All of Serghi’s work begins at the piano, with the simultaneous transference to the keyboard of a rhythm or melody that she generates by singing.
“The singing voice might end up being a melody for a string instrument, or it might end up being another instrument (added later),” she said. “But I write at the piano because I trust that my fingers will get it. “
Reflective of someone who successfully juggles her artistry with teaching, marriage, motherhood, sailing, hiking, painting, cooking, reading and friends, Serghi won’t allow herself to “over-compose” a piece. She knows when it’s done and when it’s done, it’s done.

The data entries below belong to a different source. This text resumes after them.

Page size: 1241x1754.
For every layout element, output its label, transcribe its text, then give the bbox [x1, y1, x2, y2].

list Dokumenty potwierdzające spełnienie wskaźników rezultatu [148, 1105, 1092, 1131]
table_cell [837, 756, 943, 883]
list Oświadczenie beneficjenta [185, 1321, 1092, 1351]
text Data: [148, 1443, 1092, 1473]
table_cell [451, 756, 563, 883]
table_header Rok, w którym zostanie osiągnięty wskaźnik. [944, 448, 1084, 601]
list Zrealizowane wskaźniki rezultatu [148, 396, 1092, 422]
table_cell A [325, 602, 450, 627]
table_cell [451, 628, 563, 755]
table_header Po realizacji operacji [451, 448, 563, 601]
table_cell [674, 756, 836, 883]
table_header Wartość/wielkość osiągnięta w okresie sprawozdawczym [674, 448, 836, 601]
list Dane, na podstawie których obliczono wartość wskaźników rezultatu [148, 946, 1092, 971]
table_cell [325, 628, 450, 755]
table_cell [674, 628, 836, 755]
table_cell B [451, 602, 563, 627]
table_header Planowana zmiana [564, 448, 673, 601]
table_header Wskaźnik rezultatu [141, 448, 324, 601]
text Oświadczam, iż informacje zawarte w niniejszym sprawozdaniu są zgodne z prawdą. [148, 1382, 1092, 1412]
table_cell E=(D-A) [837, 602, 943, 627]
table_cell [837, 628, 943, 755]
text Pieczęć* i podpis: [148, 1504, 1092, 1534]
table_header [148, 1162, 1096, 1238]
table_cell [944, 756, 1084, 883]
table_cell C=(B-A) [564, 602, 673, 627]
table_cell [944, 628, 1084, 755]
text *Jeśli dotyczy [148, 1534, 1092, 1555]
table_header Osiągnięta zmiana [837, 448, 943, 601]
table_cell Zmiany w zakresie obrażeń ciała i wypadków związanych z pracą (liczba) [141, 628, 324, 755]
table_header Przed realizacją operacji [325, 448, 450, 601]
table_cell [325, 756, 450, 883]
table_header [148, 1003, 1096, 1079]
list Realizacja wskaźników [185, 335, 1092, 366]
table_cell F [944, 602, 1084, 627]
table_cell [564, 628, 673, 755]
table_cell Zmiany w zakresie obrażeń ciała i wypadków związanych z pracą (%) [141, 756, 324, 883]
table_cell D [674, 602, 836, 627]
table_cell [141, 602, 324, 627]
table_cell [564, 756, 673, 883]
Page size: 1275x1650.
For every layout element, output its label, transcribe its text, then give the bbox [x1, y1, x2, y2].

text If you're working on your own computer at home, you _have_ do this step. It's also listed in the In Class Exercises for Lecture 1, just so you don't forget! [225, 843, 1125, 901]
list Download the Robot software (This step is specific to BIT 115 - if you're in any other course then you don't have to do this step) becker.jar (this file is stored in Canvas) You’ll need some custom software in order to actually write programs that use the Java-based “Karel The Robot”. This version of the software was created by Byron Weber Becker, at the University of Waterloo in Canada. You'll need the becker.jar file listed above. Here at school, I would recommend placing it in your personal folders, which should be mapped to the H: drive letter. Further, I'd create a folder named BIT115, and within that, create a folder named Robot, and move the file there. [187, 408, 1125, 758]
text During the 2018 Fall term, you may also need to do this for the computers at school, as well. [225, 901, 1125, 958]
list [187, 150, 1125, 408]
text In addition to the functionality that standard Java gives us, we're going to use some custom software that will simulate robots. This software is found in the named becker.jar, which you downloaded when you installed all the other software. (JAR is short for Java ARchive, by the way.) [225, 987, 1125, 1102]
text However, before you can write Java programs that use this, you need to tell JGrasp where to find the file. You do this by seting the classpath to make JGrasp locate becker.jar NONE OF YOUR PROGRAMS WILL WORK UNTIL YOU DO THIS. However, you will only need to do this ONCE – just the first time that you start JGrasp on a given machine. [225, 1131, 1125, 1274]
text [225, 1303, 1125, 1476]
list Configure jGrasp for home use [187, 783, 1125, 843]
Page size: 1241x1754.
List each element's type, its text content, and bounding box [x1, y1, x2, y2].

“When you’re a student, you’re taught to go back and revise, revise and revise,” she said. “As I became a teacher, especially with my students, I just urge them to ‘Get it done, go on to the 下一个 thing.’
“It’s a thought, an idea. 继续. . . . I have no issues once I put down the double bar – unless one of the performers says in rehearsal that something doesn’t work. Then there’s a back and forth between the performer and the composer.”
肯尼迪中心的音乐会预计将吸引数百名观众,甚至更多。 有些人会去看她,听她说话。 有些人会参加,因为他们会定期去肯尼迪中心看看是谁在表演。
“It’s music people don’t know,” Serghi says. “I’m hoping that when we’re done, the music will be accessible to a wider audience than it is now.”